Copy the part of the Benjamin Button discussion word for word, starting with "I can be so" and going on through "poetry so much.".

QUOTED PASSAGE:
===============
BB's father and then his son both treated him like crap Not very many kind and understanding people in his life. Hell, his nanny!


it's funny how his father and son both tried to ignore his condition or hold him responsible for it, I can't help but think that that's the way they must have treated many mental conditions/disorders back then too, because they didn't have a name for it or a way to understand it
the moment that really stuck with me was when he says he thought his aging would stabilize once he reached a reasonable age, but from that point on it just sort of spiraled down and there was nothing he could do

Yes, I agree the son was a brusque jerk, but I can't imagine what he was going through; I can't imagine what they all were going through.

on the other hand, this is the man who pretty much abandoned his mother and wasn't that present in his life sounds like, so it's sort of understandable why he doesn't like him

Although i cannot imagine what it would be like to go thru that i do know have a disability is not easy to deal with especially as a child. It is sort of looked at like a burden.....i am sure that is what his father and son thought.



I'll pick another one Friday (if that's OK with people if I choose). I'll find another one online so it'll be convenient, too.

I've got a totally different story for Friday—nothing like Benjamin Button. It's a graphic sci-fi story that I don't even know what it's about.



And boy hair to go on top, Bandit. How short is your hair now? I had a pixie but it's grown out some. I need to cut it again.

about a month ago it was REALLY short, so convenient, never had to fix it

I will be adding Hosseini to my tbr list as well....sigh.
i think writing a short story would be hard.....keeping it deep enough without the long winded characters. Yet still giving it an emotional quality to grab on to.

Gatsby is a favorite of mine. Such beautiful prose, especially the last few paragraphs. I'll even pick up my copy now just to read the last few pages. Hope you get around to it one day, Michael, and enjoy it.
I agree there are a lot of different ways to see ourselves in Benjamin.
I can be so long winded online, not too much IRL. But I love a meaty discussion.
When I say this short story is graphic, boy, do I mean it. But it's beautiful prose, too. Base and beautiful. I've read that the author explains the story and you see it in a different way once you know what she was getting at, but I'm putting off reading the interview until everyone has a chance to read it.
I highly recommend A Thousand Splendid Suns. It is such a beautiful book with a knock-your-socks off ending. Don't let the ending get spoiled for you. Even reading some memorable quotes from the story may give it away.
Don't ever be intimidated by your huge TBR list. The titles are there for the picking when we want to.
I dabbled in writing in my twenties but I don't have the discipline—or that other thing I'd need: talent—to write a coherent story. I think that's why I enjoy poetry so much.

Schools do give classics a bad name at times.....I think it should be more open about what to read. I think sometimes teachers have read a story so much they lose sight of the fact others may have different opinions.

I was blessed with good lit teachers in h.s. and college who welcomed different interpretations. But my husband and a friend had trouble with teachers who rejected their interpretation of a poem and short story. I think that's sad.

Okay to throw in here the other movies that made me cry? "Sonny," "Man Of La Mancha," and one that just recently came out, "Bullhead."
Bandit, I like what you said about his father, and then later his son, blaming him for his condition, because I do think that people are often blamed for illnesses (mental and otherwise) over which they have no control.
===============
DATA SUPPLIED:
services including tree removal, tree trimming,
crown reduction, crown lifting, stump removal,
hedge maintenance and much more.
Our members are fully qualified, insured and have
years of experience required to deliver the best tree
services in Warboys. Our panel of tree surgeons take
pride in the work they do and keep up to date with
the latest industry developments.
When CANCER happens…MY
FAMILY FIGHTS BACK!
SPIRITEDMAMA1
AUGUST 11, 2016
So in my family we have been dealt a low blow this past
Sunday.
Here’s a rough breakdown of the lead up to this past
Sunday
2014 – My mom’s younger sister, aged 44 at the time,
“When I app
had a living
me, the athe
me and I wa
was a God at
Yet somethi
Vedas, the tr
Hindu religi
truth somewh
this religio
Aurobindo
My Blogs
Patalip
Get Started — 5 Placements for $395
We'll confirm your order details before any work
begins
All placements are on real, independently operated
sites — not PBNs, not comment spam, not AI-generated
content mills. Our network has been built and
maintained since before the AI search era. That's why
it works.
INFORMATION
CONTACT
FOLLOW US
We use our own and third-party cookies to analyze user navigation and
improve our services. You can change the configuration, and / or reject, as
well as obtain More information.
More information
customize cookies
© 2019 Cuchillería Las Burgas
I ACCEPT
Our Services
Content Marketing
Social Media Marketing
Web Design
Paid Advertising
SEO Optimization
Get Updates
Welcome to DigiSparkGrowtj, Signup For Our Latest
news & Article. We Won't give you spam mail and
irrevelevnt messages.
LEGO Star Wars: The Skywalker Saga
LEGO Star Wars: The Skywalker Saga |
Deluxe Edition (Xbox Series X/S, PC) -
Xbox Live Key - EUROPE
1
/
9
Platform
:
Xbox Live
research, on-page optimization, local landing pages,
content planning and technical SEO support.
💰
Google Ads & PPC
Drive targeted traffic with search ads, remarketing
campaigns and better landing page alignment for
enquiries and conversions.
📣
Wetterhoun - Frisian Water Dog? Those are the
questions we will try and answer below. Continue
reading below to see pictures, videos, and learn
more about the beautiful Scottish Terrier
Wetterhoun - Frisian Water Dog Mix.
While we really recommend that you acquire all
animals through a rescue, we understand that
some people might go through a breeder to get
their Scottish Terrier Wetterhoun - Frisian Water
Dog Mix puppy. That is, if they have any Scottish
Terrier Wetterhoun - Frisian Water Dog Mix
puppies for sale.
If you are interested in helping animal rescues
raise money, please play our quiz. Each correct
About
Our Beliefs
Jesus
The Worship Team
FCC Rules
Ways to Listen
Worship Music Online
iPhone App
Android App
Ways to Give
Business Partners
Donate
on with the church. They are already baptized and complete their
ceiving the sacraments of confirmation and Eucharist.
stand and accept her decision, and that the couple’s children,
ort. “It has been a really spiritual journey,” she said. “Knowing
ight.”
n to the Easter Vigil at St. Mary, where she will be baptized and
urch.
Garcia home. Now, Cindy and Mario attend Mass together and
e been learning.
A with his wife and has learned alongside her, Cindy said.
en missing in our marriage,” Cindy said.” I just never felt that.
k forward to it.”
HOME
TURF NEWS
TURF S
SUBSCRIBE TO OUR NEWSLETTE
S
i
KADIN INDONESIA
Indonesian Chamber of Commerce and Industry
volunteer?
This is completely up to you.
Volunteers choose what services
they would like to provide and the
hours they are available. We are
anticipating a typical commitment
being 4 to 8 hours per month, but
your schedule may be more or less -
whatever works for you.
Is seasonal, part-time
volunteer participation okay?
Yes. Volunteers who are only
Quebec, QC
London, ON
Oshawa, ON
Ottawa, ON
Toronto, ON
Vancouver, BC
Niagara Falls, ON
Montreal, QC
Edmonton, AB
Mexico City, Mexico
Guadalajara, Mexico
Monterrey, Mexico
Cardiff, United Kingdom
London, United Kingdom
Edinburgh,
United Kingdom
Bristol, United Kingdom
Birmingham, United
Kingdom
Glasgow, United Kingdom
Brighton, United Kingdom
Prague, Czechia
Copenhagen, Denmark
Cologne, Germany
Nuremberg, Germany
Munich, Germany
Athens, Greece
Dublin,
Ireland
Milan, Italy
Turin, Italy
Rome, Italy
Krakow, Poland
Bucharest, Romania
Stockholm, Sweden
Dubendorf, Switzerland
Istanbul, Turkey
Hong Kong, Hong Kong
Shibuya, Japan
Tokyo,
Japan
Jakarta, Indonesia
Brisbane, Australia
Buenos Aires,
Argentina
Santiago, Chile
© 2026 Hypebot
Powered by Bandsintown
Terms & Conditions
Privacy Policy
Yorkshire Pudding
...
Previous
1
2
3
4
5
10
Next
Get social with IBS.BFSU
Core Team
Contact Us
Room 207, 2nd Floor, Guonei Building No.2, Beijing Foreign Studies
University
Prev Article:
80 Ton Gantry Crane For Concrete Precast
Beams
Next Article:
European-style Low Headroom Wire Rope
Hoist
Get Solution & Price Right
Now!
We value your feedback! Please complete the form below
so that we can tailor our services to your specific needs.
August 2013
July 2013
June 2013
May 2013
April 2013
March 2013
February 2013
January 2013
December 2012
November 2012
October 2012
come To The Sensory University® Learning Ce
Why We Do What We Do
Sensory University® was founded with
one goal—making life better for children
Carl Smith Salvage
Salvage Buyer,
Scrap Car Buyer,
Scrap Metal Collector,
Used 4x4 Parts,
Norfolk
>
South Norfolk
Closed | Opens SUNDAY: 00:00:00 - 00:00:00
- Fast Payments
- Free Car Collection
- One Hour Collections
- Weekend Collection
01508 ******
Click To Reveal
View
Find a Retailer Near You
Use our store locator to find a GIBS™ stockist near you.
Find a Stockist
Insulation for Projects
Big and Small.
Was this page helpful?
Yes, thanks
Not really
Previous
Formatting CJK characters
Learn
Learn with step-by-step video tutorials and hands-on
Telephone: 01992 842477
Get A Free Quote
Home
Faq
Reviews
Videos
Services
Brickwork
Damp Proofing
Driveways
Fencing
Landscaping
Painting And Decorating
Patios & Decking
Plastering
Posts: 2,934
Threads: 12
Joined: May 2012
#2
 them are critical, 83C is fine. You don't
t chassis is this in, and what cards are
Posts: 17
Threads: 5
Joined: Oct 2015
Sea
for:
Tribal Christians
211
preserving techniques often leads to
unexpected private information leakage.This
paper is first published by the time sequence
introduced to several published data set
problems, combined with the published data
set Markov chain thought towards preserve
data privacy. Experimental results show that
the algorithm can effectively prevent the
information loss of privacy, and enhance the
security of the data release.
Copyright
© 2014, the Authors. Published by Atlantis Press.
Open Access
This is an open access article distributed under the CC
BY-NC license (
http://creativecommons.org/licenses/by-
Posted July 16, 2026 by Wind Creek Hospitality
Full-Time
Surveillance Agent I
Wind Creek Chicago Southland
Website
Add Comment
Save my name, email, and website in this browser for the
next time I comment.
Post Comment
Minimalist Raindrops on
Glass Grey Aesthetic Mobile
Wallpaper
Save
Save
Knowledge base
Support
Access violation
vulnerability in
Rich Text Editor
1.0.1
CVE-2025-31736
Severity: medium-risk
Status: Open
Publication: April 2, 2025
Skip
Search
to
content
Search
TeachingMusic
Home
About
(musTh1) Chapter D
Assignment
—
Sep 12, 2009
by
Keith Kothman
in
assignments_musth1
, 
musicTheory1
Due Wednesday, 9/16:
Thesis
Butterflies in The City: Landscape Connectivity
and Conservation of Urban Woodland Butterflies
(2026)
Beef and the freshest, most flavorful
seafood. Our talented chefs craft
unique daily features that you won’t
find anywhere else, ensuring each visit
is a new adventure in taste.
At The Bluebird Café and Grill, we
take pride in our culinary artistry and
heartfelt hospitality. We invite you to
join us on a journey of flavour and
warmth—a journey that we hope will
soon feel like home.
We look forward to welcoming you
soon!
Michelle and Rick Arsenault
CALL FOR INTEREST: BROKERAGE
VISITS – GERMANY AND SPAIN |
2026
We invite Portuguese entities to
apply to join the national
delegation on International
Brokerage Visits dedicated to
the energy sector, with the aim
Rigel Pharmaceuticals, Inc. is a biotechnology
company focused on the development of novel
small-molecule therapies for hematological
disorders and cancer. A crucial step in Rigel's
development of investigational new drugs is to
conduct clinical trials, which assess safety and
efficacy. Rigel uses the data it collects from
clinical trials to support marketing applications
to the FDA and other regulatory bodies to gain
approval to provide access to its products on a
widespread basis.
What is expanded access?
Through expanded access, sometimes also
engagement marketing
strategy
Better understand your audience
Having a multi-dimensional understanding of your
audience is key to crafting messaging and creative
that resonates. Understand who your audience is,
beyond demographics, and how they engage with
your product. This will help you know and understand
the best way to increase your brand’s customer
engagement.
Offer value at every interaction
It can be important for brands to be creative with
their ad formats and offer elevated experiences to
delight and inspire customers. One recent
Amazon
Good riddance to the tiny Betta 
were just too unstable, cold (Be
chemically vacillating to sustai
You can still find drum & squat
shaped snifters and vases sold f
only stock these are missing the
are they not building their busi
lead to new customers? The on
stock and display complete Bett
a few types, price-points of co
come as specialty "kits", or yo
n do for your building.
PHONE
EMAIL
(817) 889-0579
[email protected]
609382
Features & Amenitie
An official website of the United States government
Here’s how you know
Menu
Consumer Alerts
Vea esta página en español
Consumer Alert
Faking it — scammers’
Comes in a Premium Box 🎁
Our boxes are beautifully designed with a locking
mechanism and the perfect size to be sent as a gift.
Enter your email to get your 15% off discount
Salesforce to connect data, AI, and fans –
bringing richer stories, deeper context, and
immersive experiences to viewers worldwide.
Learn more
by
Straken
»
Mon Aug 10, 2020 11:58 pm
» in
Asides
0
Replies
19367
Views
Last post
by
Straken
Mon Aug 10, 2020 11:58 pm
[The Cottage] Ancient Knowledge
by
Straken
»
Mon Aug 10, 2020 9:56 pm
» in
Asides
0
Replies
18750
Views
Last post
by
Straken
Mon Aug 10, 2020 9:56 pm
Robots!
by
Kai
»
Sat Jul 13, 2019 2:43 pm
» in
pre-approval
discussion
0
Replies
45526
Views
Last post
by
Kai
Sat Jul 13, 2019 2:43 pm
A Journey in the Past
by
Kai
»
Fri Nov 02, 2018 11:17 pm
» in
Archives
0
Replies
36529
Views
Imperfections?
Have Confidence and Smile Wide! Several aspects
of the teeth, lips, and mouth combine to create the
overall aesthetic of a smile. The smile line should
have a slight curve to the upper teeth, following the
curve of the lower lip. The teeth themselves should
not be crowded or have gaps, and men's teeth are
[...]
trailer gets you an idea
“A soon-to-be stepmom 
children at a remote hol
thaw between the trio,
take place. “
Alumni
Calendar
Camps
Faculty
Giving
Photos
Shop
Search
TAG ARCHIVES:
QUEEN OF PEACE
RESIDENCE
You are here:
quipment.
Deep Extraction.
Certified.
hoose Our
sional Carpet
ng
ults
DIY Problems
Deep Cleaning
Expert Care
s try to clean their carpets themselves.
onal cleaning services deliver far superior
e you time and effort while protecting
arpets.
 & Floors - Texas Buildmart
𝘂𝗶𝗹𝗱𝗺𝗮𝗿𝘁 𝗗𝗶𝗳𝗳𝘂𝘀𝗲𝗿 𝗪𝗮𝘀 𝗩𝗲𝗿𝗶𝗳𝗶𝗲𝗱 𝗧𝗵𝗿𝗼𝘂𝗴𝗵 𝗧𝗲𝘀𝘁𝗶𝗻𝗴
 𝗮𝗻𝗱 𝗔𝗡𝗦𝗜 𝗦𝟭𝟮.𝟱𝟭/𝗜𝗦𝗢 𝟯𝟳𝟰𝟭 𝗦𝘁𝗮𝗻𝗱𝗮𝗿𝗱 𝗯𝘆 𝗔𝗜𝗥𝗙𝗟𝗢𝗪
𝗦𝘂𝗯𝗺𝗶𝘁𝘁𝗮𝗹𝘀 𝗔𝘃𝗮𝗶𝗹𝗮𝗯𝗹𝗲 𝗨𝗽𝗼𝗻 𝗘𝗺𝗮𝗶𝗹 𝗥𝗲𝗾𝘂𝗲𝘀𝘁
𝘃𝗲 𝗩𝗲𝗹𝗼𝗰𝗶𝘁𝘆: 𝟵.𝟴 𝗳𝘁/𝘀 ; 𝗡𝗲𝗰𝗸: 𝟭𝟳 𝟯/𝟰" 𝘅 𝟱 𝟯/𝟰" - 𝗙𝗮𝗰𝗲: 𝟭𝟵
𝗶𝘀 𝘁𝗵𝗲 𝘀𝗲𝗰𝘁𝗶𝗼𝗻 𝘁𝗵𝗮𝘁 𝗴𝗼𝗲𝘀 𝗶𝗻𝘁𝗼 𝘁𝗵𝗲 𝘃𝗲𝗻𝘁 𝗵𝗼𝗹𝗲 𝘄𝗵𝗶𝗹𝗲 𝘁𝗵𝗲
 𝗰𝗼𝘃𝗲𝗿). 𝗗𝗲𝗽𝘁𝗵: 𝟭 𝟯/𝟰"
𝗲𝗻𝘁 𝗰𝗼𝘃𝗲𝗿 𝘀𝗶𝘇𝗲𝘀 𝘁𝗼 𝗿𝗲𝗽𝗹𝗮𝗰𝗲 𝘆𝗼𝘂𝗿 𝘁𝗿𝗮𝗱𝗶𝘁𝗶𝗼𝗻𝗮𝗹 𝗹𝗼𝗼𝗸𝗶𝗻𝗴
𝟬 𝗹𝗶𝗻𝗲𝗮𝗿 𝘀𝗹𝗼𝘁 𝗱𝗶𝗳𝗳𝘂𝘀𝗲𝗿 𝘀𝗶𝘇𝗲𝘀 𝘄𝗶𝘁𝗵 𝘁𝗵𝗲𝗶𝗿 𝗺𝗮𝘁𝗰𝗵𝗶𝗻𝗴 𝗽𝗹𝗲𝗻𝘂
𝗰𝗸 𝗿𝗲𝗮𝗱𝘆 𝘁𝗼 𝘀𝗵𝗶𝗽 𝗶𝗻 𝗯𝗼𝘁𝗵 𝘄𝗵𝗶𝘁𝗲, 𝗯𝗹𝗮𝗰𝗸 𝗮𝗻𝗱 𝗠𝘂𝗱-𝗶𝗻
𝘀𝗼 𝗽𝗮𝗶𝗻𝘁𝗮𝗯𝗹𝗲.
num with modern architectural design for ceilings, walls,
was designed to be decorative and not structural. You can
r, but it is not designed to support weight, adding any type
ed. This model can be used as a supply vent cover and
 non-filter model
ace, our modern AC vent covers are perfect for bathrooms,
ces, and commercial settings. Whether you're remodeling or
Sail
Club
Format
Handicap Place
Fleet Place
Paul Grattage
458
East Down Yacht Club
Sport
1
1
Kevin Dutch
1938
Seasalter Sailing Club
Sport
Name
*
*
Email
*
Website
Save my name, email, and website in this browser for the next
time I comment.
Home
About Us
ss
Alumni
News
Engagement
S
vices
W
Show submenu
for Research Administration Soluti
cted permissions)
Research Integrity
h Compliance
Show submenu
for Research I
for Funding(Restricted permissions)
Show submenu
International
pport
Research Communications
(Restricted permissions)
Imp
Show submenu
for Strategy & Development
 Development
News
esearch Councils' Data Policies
===============
RESULT FOR THIS EXERCISE:
I can be so long winded online, not too much IRL. But I love a meaty discussion.
When I say this short story is graphic, boy, do I mean it. But it's beautiful prose, too. Base and beautiful. I've read that the author explains the story and you see it in a different way once you know what she was getting at, but I'm putting off reading the interview until everyone has a chance to read it.
I highly recommend A Thousand Splendid Suns. It is such a beautiful book with a knock-your-socks off ending. Don't let the ending get spoiled for you. Even reading some memorable quotes from the story may give it away.
Don't ever be intimidated by your huge TBR list. The titles are there for the picking when we want to.
I dabbled in writing in my twenties but I don't have the discipline—or that other thing I'd need: talent—to write a coherent story. I think that's why I enjoy poetry so much.